We can get an answer by simply integrating the sine within a needed area: $$ {{\frac{1}{4\pi^2\chi^2}}\int\limits_{0}^{\chi}\int\limits_{0}^{\chi}\int\limits_{0}^{2\pi}\int\limits_{0}^{2\pi}\sin(\vec{e_1},\vec{e_2})d\phi_1\phi_2\theta_1d\theta_2} $$

We can get cosine of an angle between the vectors using the dot product:

$${\cos(\vec{e_1},\vec{e_2})=\frac{(\vec{e_1},\vec{e_2})}{|\vec{e_1}||\vec{e_2}|}}=\sin\theta_{1}\sin\theta_{2}\cos\left(\phi_{1}-\phi_{2}\right)+\cos\theta_{1}\cos\theta_{2}$$

Using this an average value of cosine can be easily got:

$$ {{\frac{1}{4\pi^2\chi^2}}\int\limits_{0}^{\chi}\int\limits_{0}^{\chi}\int\limits_{0}^{2\pi}\int\limits_{0}^{2\pi}\cos(\vec{e_1},\vec{e_2})d\phi_1\phi_2\theta_1d\theta_2=\frac{\sin^2\chi}{\chi^2}} $$

But I didn't have much luck trying to get the average value of sine. I can't solve this:

$$ {{\frac{1}{4\pi^2\chi^2}}\int\limits_{0}^{\chi}\int\limits_{0}^{\chi}\int\limits_{0}^{2\pi}\int\limits_{0}^{2\pi}\sqrt{1-\left(\sin\theta_{1}\sin\theta_{2}\cos\left(\phi_{1}-\phi_{2}\right)+\cos\theta_{1}\cos\theta_{2}\right)^{2}}d\phi_1\phi_2\theta_1d\theta_2} $$

Using the Monte-Carlo simulation I got this curve:

Any help would be appreciated!

Answer 1

This is how I might set up this problem: just a hint at one possible start. (Not an answer!)

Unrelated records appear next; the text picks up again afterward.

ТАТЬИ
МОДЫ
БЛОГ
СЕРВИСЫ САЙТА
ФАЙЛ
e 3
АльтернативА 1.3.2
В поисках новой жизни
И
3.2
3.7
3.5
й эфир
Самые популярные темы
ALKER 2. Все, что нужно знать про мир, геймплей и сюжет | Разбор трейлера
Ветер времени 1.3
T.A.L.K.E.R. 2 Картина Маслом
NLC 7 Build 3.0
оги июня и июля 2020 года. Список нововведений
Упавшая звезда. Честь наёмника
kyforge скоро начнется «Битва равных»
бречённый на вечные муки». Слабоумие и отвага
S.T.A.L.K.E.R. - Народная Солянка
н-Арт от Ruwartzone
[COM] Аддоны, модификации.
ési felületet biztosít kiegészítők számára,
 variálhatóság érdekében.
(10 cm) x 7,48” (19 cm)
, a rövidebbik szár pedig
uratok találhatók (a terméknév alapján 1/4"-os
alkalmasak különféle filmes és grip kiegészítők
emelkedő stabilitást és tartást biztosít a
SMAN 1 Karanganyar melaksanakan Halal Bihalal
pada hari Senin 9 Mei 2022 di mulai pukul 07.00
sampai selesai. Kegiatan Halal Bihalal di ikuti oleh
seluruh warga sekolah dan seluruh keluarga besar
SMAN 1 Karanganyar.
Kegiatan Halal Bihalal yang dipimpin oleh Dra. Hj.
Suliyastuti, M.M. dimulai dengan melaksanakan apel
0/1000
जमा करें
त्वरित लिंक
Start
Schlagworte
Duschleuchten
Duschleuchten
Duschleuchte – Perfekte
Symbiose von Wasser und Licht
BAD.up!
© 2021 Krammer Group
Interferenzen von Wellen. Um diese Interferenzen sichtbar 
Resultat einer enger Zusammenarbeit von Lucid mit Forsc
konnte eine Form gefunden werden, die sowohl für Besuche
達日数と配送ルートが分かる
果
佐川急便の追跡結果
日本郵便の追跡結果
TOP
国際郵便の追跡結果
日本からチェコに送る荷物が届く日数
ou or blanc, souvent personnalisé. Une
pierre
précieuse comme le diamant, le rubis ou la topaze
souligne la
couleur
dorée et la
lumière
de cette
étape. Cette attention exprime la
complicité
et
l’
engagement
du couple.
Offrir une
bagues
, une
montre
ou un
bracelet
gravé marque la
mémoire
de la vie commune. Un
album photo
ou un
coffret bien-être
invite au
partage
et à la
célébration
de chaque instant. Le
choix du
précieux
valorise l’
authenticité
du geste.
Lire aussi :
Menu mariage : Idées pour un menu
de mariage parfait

If we parametrize the unit sphere $S^2$ by $\mathbf{x}=(\theta,\phi)\in[0,2\pi)\times[0,\pi]$, then the area element is $dS=\sin\phi\,d\theta\,d\phi$, and we are interested in the polar region $R=[0,2\pi)\times[0,\chi]$ which has area $$ A=\int_{R}\,dS=\int_{0}^{\chi}\int_{0}^{2\pi}\sin\phi\,d\theta\,d\phi =2\pi\int_{0}^{\chi}\sin\phi\,d\phi =2\pi\left(1-\cos\chi\right). $$ The average value of the sine of the angle $\alpha=\alpha_{\mathbf{xy}}$ between uniformly random points $\mathbf{x},\mathbf{y}\in R$ is then $$ \eqalign{ \overline{\sin\alpha}& =\frac1{A^2}\iint_{R^2}\sin\alpha\,dS_{\mathbf{x}}\,dS_{\mathbf{y}} =\frac1{A^2}\iint_{[0,2\pi)\times[0,\chi]^2} \sin\alpha \sin\phi_\mathbf{x}\sin\phi_\mathbf{y} \, d\phi_\mathbf{x}\, d\phi_\mathbf{y} \, d\theta } $$ where now, like you, using subscripts $1$ and $2$ in place of $x$ and $y$, $$ \eqalign{ \cos\alpha &=\cos\phi_1\cos\phi_2+\sin\phi_1\sin\phi_2\cos\theta\\ &=\frac{\cos(\phi_1-\phi_2)+\cos(\phi_1+\phi_2)}2 +\frac{\cos(\phi_1-\phi_2)-\cos(\phi_1+\phi_2)}2\cos\theta\\ &=\cos(\phi_1+\phi_2)\frac{1-\cos\theta}2 +\cos(\phi_1-\phi_2)\frac{1+\cos\theta}2\\ &=\cos(\phi_1+\phi_2)\,\sin^2\frac\theta2 +\cos(\phi_1-\phi_2)\,\cos^2\frac\theta2\\ } $$ since $\theta=\theta_\mathbf{x}-\theta_\mathbf{y}$ is uniformly distributed in $[0,2\pi)$ (up to a trivial additive multiple of $2\pi$).